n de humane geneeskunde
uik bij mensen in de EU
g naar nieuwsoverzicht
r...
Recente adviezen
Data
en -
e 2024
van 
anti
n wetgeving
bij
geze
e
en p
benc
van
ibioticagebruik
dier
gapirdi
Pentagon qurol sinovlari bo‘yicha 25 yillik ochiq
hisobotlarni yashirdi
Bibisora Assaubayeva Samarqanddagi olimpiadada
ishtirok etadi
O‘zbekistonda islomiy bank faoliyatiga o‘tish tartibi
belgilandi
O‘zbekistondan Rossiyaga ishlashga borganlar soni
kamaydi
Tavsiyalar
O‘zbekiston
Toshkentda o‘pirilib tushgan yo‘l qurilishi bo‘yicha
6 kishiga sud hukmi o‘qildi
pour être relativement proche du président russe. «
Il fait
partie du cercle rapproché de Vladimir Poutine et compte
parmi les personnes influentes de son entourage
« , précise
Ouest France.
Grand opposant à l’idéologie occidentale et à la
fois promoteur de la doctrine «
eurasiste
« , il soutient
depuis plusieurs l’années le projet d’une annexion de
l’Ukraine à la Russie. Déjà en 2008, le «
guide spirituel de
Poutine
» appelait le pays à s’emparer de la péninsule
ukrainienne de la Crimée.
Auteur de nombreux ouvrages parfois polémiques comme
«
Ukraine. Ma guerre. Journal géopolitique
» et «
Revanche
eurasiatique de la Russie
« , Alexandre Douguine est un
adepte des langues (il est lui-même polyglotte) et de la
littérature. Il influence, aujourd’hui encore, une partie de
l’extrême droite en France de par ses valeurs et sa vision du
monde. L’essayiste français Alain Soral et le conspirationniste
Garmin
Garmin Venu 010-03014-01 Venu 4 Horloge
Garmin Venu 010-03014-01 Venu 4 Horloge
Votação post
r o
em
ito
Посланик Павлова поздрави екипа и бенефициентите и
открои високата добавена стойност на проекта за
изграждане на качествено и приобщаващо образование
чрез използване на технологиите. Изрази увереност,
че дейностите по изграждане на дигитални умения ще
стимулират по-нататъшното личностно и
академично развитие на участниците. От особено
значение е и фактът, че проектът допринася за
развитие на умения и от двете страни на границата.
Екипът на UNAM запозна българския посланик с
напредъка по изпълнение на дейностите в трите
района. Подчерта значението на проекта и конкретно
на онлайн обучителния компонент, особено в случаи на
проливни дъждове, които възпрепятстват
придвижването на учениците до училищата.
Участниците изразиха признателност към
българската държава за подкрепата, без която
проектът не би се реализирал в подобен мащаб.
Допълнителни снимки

- EXERCISE GOAL:
Rewrite the items above with every "Poutine" changed to "Putin" and nothing else altered.

- TASK RESPONSE:
n de humane geneeskunde
uik bij mensen in de EU
g naar nieuwsoverzicht
r...
Recente adviezen
Data
en -
e 2024
van 
anti
n wetgeving
bij
geze
e
en p
benc
van
ibioticagebruik
dier
gapirdi
Pentagon qurol sinovlari bo‘yicha 25 yillik ochiq
hisobotlarni yashirdi
Bibisora Assaubayeva Samarqanddagi olimpiadada
ishtirok etadi
O‘zbekistonda islomiy bank faoliyatiga o‘tish tartibi
belgilandi
O‘zbekistondan Rossiyaga ishlashga borganlar soni
kamaydi
Tavsiyalar
O‘zbekiston
Toshkentda o‘pirilib tushgan yo‘l qurilishi bo‘yicha
6 kishiga sud hukmi o‘qildi
pour être relativement proche du président russe. «
Il fait
partie du cercle rapproché de Vladimir Putin et compte
parmi les personnes influentes de son entourage
« , précise
Ouest France.
Grand opposant à l’idéologie occidentale et à la
fois promoteur de la doctrine «
eurasiste
« , il soutient
depuis plusieurs l’années le projet d’une annexion de
l’Ukraine à la Russie. Déjà en 2008, le «
guide spirituel de
Putin
» appelait le pays à s’emparer de la péninsule
ukrainienne de la Crimée.
Auteur de nombreux ouvrages parfois polémiques comme
«
Ukraine. Ma guerre. Journal géopolitique
» et «
Revanche
eurasiatique de la Russie
« , Alexandre Douguine est un
adepte des langues (il est lui-même polyglotte) et de la
littérature. Il influence, aujourd’hui encore, une partie de
l’extrême droite en France de par ses valeurs et sa vision du
monde. L’essayiste français Alain Soral et le conspirationniste
Garmin
Garmin Venu 010-03014-01 Venu 4 Horloge
Garmin Venu 010-03014-01 Venu 4 Horloge
Votação post
r o
em
ito
Посланик Павлова поздрави екипа и бенефициентите и
открои високата добавена стойност на проекта за
изграждане на качествено и приобщаващо образование
чрез използване на технологиите. Изрази увереност,
че дейностите по изграждане на дигитални умения ще
стимулират по-нататъшното личностно и
академично развитие на участниците. От особено
значение е и фактът, че проектът допринася за
развитие на умения и от двете страни на границата.
Екипът на UNAM запозна българския посланик с
напредъка по изпълнение на дейностите в трите
района. Подчерта значението на проекта и конкретно
на онлайн обучителния компонент, особено в случаи на
проливни дъждове, които възпрепятстват
придвижването на учениците до училищата.
Участниците изразиха признателност към
българската държава за подкрепата, без която
проектът не би се реализирал в подобен мащаб.
Допълнителни снимки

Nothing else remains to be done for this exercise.